The toughest Job You’ll ever Love
By presidential proclamations, the annual 52-week calendar in the United States is broken down into days, weeks and even months to recognize an array of significant events, individuals, groups and causes.
This month, as it draws to a close, is billed as American Heart Month and Black History Month.
And, all this week has been set aside to recognize and draw attention to past and present young, middle aged and elderly American citizens who have or are currently taking up the challenge that was laid down back in 1960 by then Senator John F. Kennedy: to serve their country in the cause of peace and friendship by living and working in developing countries.
You see, this week is Peace Corps Week all across the globe wherever volunteers are serving.
Shortly after taking office as the 35th President of the United States, JFK, in one of his very first presidential acts, stood up the U.S. Peace Corps. Since its creation, more than 210,000 American citizens have volunteered several years of their lives in 139 countries assisting small towns, villages and hamlets with six varied programs: education, youth and community development, health, business and information and communications technology, agriculture, and environment.
To a person, those that have or are now serving as a U.S. Peace Corps volunteer (PCV), happily admit that it’s “the toughest job you’ll ever love.”
As a PCV Public Health Specialist, she was assigned to lend her expertise to the impoverished village of Kalan-Kalan in the Haute region of the country. She was the very first PCV to ever set foot there.
She adapted well as Djeneba Konaté — the name given her by the village elders — for two-and-a-half years, living in a mud hut, sans electricity, and with the very limited conveniences of a pit latrine (bomb site) and a plastic bucket from which to bathe.
She spoke their tribal language, Malinke, adapted her French speaking skills to the cadence of Afrique de l’Ouest, and taught her village all about HIV/AIDS, reproductive health and the importance of good hygiene.
Through it all, she weathered multiple bouts of malaria (a Christmas present one year); lived without all those modern conveniences that most of us just take for granted; consumed her daily food ration in hand-to-mouth fashion from large, shared communal bowls; and, aside from her villagers, was pretty much cut off from the outside world.
When my wife and I paid Stephanie a visit midway through her tour — I as Mamadou and Maria as Mariama — we were touched by the countless villagers who came forward to thank us profusely for sending them Djeneba.
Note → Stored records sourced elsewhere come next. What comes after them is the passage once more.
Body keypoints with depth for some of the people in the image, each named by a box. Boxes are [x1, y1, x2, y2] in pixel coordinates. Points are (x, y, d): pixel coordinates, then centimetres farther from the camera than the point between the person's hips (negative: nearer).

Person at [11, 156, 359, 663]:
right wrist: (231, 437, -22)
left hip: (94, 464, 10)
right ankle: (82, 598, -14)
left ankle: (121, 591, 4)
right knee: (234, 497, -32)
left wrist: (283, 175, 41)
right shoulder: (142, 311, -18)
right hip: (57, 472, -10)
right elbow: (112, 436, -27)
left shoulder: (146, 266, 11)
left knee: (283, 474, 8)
Truth be told, as her parents, we were just innocent bystanders in the process. It was her decision, and her’s alone, to become a PCV.
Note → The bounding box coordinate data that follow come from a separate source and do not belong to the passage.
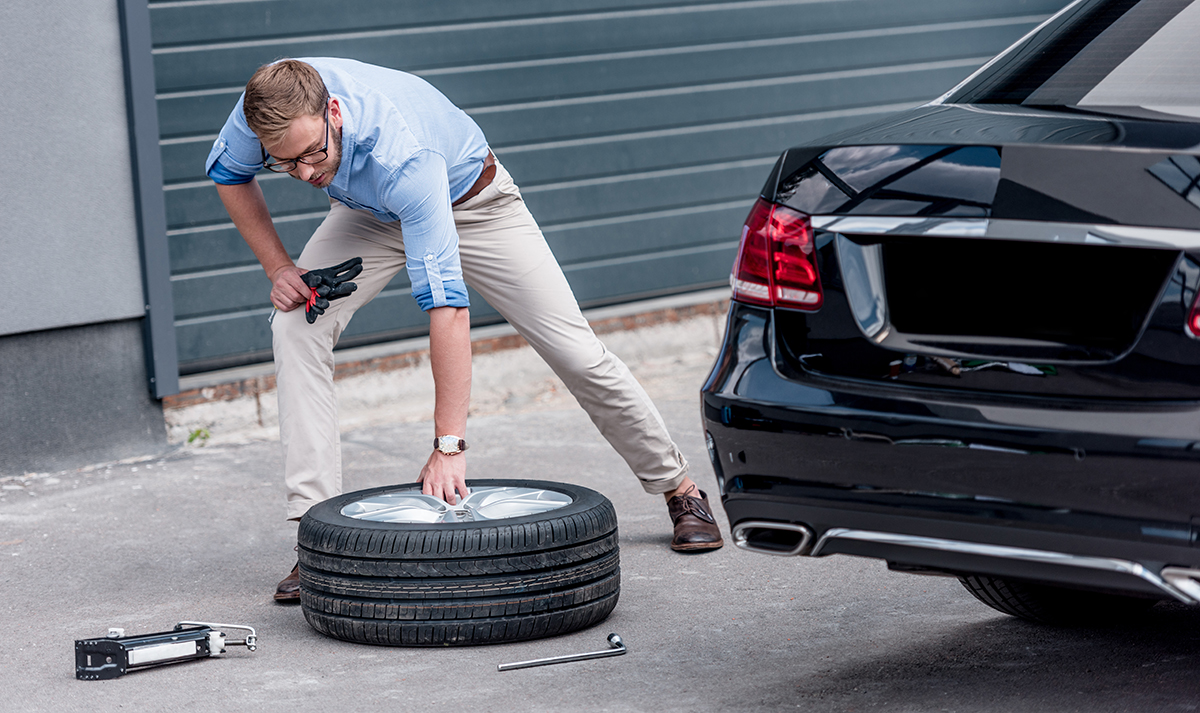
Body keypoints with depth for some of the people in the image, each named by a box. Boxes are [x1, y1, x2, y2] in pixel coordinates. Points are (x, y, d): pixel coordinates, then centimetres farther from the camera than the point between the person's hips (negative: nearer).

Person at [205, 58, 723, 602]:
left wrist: (448, 446, -48)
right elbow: (229, 174, -5)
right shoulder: (270, 107, -32)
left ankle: (678, 488, 17)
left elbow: (447, 306, -46)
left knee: (575, 351, -4)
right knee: (297, 324, -18)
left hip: (468, 202, -4)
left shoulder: (401, 155, -45)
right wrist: (278, 267, -18)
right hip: (369, 212, 4)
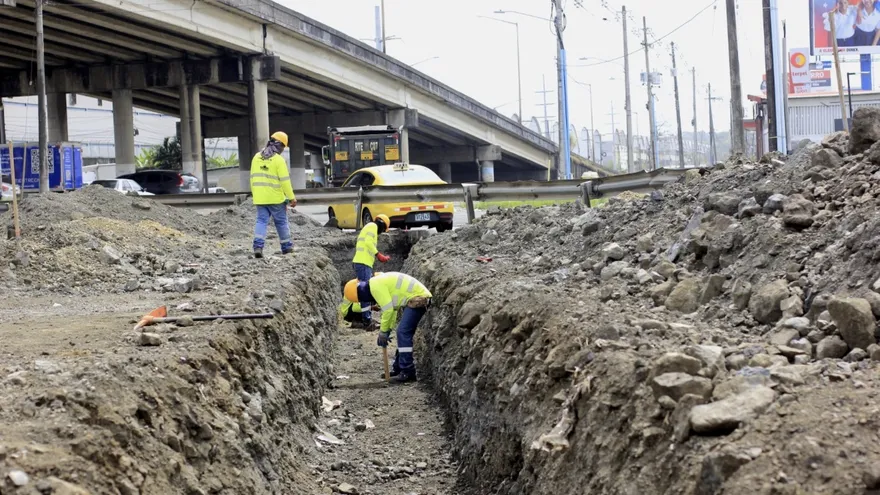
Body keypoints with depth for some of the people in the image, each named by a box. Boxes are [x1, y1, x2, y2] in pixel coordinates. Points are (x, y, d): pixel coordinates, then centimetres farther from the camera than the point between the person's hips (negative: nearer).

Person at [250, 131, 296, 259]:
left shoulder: (257, 157, 6)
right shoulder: (279, 160, -11)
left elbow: (253, 178, 11)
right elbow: (285, 181, -14)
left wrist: (255, 193, 20)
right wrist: (291, 198, -9)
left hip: (260, 198, 4)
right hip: (275, 198, -4)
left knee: (261, 221, 3)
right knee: (281, 222, 10)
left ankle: (258, 246, -15)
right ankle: (286, 247, 22)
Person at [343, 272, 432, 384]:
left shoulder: (375, 286, -15)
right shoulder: (379, 282, 17)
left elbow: (388, 309, -18)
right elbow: (392, 307, 22)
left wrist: (383, 331, -7)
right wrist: (388, 329, 17)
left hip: (417, 299, -11)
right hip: (418, 298, 11)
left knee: (403, 333, -14)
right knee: (403, 333, 17)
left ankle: (408, 372, -15)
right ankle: (398, 368, 25)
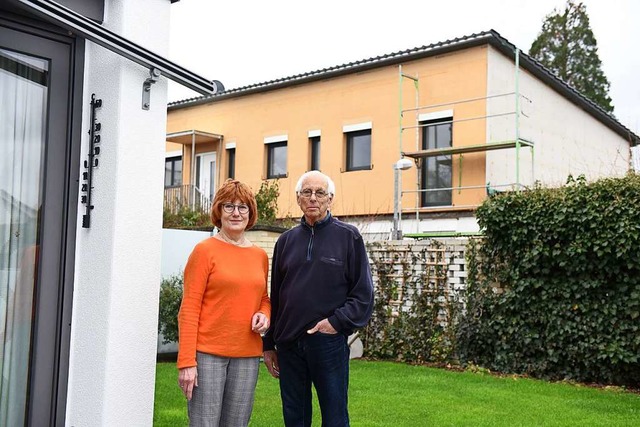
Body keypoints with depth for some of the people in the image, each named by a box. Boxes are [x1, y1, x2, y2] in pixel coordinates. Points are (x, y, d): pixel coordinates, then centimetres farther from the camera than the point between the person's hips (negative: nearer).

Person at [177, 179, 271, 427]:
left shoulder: (260, 256, 10)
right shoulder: (205, 250, -5)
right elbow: (189, 308, -7)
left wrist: (264, 315, -1)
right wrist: (186, 362, -13)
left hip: (247, 355, 5)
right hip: (208, 353, -5)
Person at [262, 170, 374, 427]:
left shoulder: (348, 237, 0)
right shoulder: (286, 241, 11)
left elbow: (363, 292, -3)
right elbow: (275, 296, 14)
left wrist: (338, 322, -15)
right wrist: (269, 344, 13)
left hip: (329, 342, -4)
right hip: (289, 344, 4)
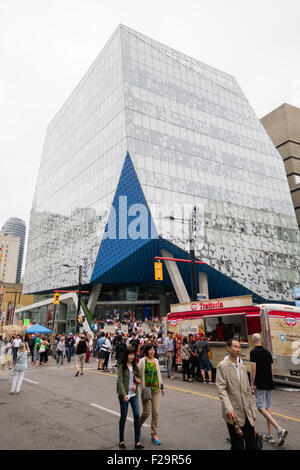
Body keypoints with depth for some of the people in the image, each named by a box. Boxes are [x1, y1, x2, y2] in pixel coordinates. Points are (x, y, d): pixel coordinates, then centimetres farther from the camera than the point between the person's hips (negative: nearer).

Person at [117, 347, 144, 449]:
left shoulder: (135, 366, 5)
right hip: (124, 395, -4)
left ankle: (137, 441, 8)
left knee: (137, 416, -1)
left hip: (134, 394, 4)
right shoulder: (122, 366, -10)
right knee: (123, 417, 6)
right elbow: (120, 381, -15)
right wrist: (124, 394, -25)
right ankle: (121, 441, 23)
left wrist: (136, 384, -4)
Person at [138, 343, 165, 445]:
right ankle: (138, 426, 32)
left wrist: (162, 386, 19)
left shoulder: (156, 361, 7)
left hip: (156, 389, 4)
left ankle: (154, 435, 17)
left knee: (155, 412, 4)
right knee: (146, 412, 2)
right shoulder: (142, 361, -8)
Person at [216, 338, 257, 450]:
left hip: (247, 413, 6)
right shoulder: (222, 366, -9)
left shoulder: (242, 367, 12)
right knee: (238, 446, 1)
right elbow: (221, 389, -17)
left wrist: (252, 411, 15)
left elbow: (248, 390, 16)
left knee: (252, 445, 12)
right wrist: (229, 409, -27)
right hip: (233, 413, -6)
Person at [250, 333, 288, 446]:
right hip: (269, 384, 7)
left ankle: (279, 429, -16)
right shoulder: (267, 352, 8)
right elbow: (272, 369, 12)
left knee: (261, 408, -3)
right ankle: (269, 436, 17)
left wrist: (252, 384, -11)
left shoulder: (253, 352, -12)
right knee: (268, 408, 13)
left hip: (260, 385, -7)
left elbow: (253, 369, -17)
Our stay in her village was an eye-opening, humbling experience. Even now, rarely does a day go by that I don’t think about our visit, the people we met and the scenes that played out before us. I wonder, too, how in the hell did my daughter manage to do what she did in that village for the better part of two years. I’m still amazed.
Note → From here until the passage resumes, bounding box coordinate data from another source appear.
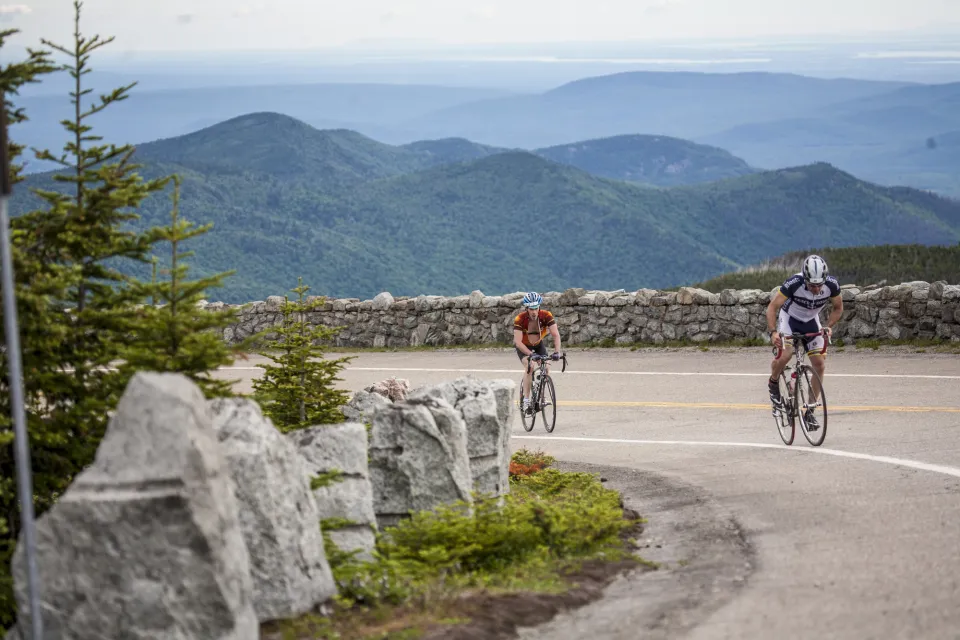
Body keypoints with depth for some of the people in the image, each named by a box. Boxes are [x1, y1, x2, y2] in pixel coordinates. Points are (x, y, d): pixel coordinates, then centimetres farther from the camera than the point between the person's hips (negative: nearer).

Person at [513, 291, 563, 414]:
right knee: (529, 367, -26)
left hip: (538, 344, 3)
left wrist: (557, 351, -47)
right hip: (523, 346, -3)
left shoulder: (546, 316, -28)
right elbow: (518, 342, -37)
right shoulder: (520, 319, -33)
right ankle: (526, 401, -24)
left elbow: (556, 334, -31)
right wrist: (530, 354, -51)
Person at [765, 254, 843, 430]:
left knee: (820, 365, -9)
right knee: (784, 355, -29)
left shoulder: (832, 285, -25)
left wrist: (828, 326, -20)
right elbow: (773, 307, -26)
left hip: (811, 322, 3)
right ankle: (773, 383, 4)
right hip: (789, 318, -3)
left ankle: (809, 412, 3)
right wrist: (773, 332, -39)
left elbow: (838, 307, -5)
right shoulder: (793, 283, -34)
To anyone who knows a PCV, past or present, take the time this week — Peace Corps Week — to let them know how much you appreciate their singular efforts to do their small part to assist and affect humanity “over there.”
And, the U.S. Peace Corps is always on the lookout for a few more good men and women ready to join their ranks and take up JFK’s challenge. For more information, just click here.
In the words of 19th century American writer-poet-philosopher Henry David Thoreau, “To affect the quality of the day, that is the highest of the arts.”
Thanks Djeneba Konaté. You really made Mariama and Mamadou very proud of you.